Much of Spradley's work was guided by his interest in "ethnographic semantics", which sought to apply "explicitly 'scientific' analytical frameworks to the analysis of cultural phenomena". In The Ethnographic Interview, Spradley describes four types of ethnographic analysis that basically build on each other. The first type of analysis is domain analysis, which is "a search for the larger units of cultural knowledge". The other kinds of analysis are taxonomy analysis, componential analysis, and theme analysis.

== Reception ==
Spradley's work was widely used as college texts for American Studies classes in the 1970s.

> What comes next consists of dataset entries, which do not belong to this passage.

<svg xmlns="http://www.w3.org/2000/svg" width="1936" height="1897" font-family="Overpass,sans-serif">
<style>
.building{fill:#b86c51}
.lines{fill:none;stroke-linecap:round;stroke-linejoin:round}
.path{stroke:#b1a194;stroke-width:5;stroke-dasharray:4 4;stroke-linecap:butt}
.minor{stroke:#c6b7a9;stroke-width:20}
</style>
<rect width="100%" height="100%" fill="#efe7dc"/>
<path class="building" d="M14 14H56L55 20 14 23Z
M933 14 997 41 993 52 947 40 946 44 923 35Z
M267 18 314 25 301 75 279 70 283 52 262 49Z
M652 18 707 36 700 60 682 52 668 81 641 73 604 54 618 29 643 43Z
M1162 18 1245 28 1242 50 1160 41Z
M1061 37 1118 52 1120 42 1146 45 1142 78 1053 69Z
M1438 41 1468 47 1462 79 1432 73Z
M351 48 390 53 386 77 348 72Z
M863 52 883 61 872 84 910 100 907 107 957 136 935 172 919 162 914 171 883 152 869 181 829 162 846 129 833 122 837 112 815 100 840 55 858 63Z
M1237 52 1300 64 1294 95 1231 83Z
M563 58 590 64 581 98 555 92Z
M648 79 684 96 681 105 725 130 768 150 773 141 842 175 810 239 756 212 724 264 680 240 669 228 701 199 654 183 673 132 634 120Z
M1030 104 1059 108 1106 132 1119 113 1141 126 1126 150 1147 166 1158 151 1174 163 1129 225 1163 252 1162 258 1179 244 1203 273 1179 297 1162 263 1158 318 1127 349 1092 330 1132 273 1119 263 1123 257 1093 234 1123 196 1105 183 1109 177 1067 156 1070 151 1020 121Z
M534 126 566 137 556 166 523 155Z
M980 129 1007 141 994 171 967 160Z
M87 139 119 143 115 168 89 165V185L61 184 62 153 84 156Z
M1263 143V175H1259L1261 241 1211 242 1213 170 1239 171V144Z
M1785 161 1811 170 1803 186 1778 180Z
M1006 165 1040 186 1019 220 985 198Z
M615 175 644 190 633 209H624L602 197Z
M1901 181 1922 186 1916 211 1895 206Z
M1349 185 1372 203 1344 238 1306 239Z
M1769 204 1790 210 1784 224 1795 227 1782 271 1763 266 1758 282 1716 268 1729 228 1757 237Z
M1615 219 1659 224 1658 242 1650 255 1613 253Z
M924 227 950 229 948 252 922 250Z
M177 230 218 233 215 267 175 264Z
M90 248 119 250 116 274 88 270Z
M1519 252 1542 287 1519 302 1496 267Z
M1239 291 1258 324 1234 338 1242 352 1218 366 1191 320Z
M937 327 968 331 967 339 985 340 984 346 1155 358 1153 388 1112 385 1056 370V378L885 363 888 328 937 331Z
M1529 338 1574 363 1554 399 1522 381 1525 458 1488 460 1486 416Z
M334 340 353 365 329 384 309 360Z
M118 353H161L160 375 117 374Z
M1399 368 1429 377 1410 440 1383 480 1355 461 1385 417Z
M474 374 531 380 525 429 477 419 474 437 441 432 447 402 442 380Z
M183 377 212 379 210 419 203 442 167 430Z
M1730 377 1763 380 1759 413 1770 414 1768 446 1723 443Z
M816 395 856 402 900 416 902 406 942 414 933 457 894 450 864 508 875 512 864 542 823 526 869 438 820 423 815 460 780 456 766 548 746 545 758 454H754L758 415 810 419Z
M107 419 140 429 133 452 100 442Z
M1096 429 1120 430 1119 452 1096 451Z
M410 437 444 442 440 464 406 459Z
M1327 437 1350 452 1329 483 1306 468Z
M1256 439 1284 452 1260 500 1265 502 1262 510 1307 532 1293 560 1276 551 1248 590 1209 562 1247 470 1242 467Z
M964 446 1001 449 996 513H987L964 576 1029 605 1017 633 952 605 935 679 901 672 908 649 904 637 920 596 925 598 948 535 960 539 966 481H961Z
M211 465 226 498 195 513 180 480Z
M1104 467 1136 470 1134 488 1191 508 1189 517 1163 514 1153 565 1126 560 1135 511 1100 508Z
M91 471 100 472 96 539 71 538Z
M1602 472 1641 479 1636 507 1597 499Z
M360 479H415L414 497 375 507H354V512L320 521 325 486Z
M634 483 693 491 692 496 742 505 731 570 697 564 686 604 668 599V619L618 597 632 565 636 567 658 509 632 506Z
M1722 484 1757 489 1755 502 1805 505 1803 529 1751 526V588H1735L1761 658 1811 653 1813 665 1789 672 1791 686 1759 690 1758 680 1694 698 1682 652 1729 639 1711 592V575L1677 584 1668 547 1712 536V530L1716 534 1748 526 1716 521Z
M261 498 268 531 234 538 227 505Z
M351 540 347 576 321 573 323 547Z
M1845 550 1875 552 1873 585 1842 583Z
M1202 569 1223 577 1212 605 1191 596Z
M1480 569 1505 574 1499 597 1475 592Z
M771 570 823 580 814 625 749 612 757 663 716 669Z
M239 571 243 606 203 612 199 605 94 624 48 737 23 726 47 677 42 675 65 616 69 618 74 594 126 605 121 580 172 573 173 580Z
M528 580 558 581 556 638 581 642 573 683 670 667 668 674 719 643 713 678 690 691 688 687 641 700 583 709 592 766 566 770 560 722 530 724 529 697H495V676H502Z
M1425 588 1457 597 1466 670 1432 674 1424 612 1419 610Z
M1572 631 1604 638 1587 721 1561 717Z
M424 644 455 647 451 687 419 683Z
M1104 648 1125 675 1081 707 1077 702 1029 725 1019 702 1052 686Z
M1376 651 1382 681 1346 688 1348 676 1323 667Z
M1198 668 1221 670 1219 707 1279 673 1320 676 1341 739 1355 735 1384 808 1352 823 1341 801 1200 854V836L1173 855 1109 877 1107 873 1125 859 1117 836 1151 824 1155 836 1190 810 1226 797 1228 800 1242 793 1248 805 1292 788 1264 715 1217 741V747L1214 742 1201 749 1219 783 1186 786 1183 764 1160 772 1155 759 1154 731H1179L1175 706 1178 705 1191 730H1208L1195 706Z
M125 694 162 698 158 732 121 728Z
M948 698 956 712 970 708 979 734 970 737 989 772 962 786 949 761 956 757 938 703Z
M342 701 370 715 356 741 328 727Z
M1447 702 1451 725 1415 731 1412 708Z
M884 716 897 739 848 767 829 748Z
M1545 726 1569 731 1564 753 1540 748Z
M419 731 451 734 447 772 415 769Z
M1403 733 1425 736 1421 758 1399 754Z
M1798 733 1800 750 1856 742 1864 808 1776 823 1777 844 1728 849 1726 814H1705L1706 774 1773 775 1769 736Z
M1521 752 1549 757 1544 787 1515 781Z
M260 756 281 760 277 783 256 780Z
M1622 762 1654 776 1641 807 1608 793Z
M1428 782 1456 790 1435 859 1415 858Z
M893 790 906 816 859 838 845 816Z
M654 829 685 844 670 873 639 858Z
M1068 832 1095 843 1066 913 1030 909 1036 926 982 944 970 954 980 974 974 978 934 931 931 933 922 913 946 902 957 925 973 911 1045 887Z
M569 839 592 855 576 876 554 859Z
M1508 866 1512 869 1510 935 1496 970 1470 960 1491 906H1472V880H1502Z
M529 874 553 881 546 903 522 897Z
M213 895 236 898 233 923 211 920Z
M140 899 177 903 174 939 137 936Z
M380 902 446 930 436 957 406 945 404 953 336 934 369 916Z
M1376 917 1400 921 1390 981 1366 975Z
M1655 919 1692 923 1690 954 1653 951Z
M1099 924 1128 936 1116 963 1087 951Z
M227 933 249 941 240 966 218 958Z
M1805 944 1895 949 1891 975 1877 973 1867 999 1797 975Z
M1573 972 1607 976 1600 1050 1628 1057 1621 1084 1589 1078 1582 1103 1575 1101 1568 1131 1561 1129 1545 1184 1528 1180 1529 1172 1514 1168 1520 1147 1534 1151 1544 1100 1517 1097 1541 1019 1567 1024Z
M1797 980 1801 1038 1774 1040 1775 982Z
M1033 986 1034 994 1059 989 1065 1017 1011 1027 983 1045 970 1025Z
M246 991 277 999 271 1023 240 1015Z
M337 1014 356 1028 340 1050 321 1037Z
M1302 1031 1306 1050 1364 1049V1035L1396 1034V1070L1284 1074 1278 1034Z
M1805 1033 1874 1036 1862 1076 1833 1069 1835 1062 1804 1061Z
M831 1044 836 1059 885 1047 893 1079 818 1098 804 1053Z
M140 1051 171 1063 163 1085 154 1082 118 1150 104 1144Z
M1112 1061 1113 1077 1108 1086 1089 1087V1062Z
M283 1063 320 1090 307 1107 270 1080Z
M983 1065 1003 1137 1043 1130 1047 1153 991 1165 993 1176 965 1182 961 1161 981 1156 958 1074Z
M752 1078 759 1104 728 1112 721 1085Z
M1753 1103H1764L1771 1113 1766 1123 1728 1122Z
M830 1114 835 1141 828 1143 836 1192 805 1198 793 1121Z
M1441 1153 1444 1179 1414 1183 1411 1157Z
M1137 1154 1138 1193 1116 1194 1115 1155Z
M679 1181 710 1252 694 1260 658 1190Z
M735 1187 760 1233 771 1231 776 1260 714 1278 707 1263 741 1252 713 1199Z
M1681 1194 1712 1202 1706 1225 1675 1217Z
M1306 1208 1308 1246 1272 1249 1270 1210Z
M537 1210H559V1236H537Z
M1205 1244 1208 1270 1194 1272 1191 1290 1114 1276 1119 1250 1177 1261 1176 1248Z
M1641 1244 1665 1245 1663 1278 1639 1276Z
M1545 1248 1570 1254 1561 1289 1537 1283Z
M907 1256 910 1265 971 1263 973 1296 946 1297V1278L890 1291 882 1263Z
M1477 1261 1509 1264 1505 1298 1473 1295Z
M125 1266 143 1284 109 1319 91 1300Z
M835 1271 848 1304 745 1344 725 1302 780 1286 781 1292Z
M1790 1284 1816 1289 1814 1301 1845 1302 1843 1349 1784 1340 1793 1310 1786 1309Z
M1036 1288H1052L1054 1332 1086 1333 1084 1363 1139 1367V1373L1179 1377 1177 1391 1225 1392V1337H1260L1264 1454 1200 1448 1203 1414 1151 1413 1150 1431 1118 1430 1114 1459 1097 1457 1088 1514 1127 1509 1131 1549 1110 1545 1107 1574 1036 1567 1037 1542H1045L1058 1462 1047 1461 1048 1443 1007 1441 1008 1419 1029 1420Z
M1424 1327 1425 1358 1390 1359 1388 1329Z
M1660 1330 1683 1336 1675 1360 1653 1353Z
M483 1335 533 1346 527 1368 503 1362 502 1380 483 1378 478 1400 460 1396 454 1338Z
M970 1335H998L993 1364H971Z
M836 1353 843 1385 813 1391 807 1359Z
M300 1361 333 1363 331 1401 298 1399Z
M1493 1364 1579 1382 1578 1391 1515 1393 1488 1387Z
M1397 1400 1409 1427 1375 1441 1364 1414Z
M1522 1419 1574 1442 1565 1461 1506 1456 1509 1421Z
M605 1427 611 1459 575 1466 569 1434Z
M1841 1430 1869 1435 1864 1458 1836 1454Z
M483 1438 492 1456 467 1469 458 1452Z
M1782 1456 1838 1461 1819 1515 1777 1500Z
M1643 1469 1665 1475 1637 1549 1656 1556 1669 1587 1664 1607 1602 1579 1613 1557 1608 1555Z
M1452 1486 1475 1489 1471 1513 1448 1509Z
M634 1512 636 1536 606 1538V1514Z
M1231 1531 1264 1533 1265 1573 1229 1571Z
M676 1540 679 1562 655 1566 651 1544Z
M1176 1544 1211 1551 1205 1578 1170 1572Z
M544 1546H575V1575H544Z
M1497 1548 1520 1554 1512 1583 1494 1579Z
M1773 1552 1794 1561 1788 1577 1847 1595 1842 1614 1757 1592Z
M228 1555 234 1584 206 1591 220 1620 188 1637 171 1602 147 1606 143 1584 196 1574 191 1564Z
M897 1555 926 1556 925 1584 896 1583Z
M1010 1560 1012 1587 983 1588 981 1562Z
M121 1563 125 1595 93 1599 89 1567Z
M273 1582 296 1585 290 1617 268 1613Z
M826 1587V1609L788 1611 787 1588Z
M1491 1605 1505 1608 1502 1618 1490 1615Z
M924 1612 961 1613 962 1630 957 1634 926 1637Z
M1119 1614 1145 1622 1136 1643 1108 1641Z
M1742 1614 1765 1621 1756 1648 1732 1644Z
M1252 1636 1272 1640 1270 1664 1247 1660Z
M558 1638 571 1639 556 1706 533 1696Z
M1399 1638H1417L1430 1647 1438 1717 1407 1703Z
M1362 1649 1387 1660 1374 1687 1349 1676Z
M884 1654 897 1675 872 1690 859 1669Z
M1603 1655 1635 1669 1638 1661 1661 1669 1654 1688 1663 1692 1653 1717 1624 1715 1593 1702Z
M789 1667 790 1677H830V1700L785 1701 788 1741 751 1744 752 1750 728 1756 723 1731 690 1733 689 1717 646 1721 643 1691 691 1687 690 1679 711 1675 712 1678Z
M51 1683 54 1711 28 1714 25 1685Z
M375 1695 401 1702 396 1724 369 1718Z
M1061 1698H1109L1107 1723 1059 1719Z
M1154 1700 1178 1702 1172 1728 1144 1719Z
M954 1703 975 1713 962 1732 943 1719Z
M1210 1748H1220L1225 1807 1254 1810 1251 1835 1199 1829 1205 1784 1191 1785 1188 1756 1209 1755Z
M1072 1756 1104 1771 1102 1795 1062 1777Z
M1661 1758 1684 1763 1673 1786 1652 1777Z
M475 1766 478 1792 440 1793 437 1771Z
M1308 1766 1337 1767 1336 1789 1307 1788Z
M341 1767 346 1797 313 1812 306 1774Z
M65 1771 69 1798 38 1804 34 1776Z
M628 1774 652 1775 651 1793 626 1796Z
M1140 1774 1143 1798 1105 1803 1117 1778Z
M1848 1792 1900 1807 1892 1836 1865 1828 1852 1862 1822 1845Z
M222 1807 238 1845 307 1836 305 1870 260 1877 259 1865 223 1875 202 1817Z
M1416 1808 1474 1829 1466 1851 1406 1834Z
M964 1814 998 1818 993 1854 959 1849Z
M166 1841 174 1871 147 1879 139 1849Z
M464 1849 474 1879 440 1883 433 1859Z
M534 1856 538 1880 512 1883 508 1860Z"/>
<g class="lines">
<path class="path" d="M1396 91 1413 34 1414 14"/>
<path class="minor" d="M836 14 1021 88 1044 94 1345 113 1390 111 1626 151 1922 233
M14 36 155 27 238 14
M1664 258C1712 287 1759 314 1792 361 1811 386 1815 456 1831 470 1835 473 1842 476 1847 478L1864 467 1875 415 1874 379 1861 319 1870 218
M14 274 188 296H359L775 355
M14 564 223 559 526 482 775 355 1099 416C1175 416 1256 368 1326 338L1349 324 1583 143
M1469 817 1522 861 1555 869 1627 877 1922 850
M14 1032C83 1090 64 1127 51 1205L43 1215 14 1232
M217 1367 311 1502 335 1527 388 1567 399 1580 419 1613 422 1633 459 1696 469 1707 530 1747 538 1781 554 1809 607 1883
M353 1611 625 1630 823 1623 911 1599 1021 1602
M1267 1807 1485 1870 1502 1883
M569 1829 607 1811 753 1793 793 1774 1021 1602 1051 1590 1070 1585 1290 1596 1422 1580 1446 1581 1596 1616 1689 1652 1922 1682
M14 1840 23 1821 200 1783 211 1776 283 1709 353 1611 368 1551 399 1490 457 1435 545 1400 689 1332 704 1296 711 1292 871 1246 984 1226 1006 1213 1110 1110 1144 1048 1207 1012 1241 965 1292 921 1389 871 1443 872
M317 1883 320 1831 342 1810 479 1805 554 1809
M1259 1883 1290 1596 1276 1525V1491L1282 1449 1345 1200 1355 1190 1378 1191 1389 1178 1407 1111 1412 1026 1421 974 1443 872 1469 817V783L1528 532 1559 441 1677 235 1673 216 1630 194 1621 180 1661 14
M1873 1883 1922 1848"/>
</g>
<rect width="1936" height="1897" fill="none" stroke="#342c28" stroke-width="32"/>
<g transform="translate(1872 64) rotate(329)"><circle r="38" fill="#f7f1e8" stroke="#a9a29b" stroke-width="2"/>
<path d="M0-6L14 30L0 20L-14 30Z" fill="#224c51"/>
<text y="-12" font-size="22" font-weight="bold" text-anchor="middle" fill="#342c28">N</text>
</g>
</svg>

Spradley's book You Owe Yourself a Drunk (1970), in which he conducted interviews and created a "typology of the different kinds" of homeless alcoholic men, has been called an exemplar of "good systemic ethnography".

== Select works ==
- 1970. You Owe Yourself a Drunk: An Ethnography of Urban Nomads. Boston: Little, Brown and Company (Reissued: Long Grove, IL: Waveland Press, 2000).
- 1971. Conformity and Conflict: Readings in Cultural Anthropology (edited with David W. McCurdy). Boston: Little, Brown and Company. (15th Edition, with additions by Dianna Shandy, Boston: Pearson Education; 16th Edition, with additions by Dianna Shandy, Long Grove, IL: Waveland Press).
- 1972. The Cultural Experience: Ethnography in Complex Society (with David W. McCurdy). Chicago: Science Research Associates (Second Edition, with additions by Dianna J. Shandy, Long Grove, IL: Waveland Press, 2005).
- 1972. Culture and Cognition: Rules, Maps and Plans. San Francisco: Chandler.
- 1975. The Cocktail Waitress: Woman's Work in a Man's World (with Brenda J. Mann). New York: Wiley (Reissued: Long Grove, IL: Waveland Press, 2008).
- 1976. Ethics and Anthropology: Dilemmas in Fieldwork (with Michael A. Rynkiewich). New York: Wiley.
- 1978. Deaf Like Me (with Thomas Spradley). New York: Random House (Reissued: Washington, DC: Gallaudet University Press, 1987).
- 1979. The Ethnographic Interview. Belmont, CA: Wadsworth (Reissued Long Grove, IL: Waveland Press, 2016).
- 1980. Participant Observation. New York: Holt, Rinehart and Winston (Reissued Long Grove, IL: Waveland Press, 2016).
- 1980. Anthropology: The Cultural Perspective (with David W. McCurdy). New York: Wiley (Reissued Long Grove, IL: Waveland Press 1989).